=== HOW TO COMPLETE THIS TASK ===
Reproduce the lines from the very first one through the line holding "There are ***", inclusive, substituting "Adapter" for each "Converter" and changing nothing else.
Segment Start: GIVEN DATA
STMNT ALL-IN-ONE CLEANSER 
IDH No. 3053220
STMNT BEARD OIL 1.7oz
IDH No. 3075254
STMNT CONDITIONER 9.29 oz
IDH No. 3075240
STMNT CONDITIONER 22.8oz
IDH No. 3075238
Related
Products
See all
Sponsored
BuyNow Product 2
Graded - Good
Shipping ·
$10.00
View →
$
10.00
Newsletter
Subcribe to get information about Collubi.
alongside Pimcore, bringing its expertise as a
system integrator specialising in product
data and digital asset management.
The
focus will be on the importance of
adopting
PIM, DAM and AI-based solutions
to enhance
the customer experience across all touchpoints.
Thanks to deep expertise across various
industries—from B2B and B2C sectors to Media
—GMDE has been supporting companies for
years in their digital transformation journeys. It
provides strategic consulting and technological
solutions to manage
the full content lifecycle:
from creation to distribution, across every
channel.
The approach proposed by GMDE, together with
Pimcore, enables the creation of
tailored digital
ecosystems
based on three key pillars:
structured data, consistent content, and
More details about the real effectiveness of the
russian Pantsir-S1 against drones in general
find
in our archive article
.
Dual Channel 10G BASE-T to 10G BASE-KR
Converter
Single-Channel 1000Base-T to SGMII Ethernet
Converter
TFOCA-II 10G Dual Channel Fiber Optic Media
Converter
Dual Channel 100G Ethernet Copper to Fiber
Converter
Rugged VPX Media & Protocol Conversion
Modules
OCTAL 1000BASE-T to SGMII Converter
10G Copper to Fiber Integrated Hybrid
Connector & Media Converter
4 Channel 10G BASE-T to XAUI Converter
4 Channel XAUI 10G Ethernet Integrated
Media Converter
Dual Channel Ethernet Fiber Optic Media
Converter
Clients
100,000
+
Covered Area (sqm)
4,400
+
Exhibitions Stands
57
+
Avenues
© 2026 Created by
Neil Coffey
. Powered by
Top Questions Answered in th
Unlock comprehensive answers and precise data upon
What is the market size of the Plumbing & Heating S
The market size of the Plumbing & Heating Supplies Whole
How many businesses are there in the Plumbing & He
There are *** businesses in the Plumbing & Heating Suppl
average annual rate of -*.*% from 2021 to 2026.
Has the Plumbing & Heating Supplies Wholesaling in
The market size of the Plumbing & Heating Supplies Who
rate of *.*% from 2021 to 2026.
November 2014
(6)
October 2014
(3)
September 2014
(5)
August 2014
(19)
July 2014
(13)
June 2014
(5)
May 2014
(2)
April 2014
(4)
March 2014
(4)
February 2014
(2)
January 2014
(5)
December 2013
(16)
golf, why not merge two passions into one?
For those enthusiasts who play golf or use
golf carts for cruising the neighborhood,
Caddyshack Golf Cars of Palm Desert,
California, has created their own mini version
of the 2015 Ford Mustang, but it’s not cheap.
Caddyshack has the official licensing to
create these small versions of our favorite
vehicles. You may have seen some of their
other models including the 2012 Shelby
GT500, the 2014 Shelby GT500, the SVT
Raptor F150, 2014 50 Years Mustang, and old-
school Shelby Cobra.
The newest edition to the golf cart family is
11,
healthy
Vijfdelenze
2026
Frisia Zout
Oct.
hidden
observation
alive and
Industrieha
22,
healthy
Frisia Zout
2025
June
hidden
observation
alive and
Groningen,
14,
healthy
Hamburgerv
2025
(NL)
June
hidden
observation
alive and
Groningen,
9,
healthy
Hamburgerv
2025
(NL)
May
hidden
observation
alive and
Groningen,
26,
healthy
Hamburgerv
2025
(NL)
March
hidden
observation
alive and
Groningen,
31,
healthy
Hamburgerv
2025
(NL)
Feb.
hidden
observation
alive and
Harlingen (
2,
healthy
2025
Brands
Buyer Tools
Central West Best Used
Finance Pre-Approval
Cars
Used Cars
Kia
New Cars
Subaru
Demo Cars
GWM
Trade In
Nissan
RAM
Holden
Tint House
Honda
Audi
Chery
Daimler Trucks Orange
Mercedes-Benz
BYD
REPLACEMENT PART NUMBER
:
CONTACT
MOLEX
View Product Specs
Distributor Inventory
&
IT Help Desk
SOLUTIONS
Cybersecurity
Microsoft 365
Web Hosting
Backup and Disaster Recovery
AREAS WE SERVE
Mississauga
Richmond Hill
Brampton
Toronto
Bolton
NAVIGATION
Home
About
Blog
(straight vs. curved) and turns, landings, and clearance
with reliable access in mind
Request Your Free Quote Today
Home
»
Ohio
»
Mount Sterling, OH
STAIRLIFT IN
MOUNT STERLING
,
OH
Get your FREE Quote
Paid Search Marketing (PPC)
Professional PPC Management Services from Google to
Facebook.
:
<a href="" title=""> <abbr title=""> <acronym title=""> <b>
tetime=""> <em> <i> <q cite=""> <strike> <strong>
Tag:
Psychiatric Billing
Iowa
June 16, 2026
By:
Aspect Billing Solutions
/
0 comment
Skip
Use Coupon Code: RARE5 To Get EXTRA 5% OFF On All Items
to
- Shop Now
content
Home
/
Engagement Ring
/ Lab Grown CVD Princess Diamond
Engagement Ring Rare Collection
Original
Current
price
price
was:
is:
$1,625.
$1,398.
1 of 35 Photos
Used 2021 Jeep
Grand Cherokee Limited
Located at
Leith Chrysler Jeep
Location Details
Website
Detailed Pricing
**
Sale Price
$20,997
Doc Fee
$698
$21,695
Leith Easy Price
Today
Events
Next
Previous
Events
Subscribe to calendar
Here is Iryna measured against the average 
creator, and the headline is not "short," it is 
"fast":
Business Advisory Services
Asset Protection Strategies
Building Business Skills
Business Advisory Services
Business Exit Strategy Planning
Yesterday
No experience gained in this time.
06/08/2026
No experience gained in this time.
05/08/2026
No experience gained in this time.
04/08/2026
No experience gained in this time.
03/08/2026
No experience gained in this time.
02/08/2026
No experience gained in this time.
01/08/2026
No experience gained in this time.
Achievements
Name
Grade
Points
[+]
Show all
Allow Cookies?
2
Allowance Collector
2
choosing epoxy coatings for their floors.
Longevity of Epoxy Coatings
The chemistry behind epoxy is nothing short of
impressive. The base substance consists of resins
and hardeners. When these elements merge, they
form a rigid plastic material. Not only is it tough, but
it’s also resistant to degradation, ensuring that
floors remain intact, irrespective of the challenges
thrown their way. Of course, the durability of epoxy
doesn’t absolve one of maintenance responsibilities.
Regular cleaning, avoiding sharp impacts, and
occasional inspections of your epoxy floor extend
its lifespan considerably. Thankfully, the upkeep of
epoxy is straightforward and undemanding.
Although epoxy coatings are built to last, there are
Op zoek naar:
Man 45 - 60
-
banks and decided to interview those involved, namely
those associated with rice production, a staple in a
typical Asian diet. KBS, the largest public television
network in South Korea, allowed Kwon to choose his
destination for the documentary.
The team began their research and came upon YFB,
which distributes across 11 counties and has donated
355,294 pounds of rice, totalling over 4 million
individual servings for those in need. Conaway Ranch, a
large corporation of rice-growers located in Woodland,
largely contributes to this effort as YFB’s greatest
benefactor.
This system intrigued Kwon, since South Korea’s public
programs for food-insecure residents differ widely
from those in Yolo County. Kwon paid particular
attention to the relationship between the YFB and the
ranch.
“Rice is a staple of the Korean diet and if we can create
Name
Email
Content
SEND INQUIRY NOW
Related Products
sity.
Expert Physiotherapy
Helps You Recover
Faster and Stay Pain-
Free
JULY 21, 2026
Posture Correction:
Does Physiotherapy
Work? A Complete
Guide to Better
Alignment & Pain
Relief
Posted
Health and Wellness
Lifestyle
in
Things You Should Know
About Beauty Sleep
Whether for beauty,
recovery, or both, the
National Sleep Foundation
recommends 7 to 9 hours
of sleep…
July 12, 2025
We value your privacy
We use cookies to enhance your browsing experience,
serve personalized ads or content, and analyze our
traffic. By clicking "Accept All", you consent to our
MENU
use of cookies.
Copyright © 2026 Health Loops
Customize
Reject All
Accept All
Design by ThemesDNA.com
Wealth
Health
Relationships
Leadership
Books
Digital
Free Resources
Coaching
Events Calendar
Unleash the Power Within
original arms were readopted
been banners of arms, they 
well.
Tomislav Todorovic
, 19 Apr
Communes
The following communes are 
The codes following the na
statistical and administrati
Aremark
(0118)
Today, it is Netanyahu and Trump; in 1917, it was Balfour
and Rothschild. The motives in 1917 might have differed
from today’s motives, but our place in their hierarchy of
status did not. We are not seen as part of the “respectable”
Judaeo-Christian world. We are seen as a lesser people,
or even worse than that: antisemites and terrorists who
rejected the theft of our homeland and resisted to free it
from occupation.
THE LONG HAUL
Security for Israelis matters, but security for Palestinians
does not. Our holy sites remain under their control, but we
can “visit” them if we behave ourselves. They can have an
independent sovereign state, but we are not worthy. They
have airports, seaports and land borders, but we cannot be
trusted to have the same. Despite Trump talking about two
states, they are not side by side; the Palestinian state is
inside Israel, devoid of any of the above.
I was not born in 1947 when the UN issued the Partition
Segment End: GIVEN DATA
=== ANSWER TO THIS PROBLEM ===
STMNT ALL-IN-ONE CLEANSER 
IDH No. 3053220
STMNT BEARD OIL 1.7oz
IDH No. 3075254
STMNT CONDITIONER 9.29 oz
IDH No. 3075240
STMNT CONDITIONER 22.8oz
IDH No. 3075238
Related
Products
See all
Sponsored
BuyNow Product 2
Graded - Good
Shipping ·
$10.00
View →
$
10.00
Newsletter
Subcribe to get information about Collubi.
alongside Pimcore, bringing its expertise as a
system integrator specialising in product
data and digital asset management.
The
focus will be on the importance of
adopting
PIM, DAM and AI-based solutions
to enhance
the customer experience across all touchpoints.
Thanks to deep expertise across various
industries—from B2B and B2C sectors to Media
—GMDE has been supporting companies for
years in their digital transformation journeys. It
provides strategic consulting and technological
solutions to manage
the full content lifecycle:
from creation to distribution, across every
channel.
The approach proposed by GMDE, together with
Pimcore, enables the creation of
tailored digital
ecosystems
based on three key pillars:
structured data, consistent content, and
More details about the real effectiveness of the
russian Pantsir-S1 against drones in general
find
in our archive article
.
Dual Channel 10G BASE-T to 10G BASE-KR
Adapter
Single-Channel 1000Base-T to SGMII Ethernet
Adapter
TFOCA-II 10G Dual Channel Fiber Optic Media
Adapter
Dual Channel 100G Ethernet Copper to Fiber
Adapter
Rugged VPX Media & Protocol Conversion
Modules
OCTAL 1000BASE-T to SGMII Adapter
10G Copper to Fiber Integrated Hybrid
Connector & Media Adapter
4 Channel 10G BASE-T to XAUI Adapter
4 Channel XAUI 10G Ethernet Integrated
Media Adapter
Dual Channel Ethernet Fiber Optic Media
Adapter
Clients
100,000
+
Covered Area (sqm)
4,400
+
Exhibitions Stands
57
+
Avenues
© 2026 Created by
Neil Coffey
. Powered by
Top Questions Answered in th
Unlock comprehensive answers and precise data upon
What is the market size of the Plumbing & Heating S
The market size of the Plumbing & Heating Supplies Whole
How many businesses are there in the Plumbing & He
There are *** businesses in the Plumbing & Heating Suppl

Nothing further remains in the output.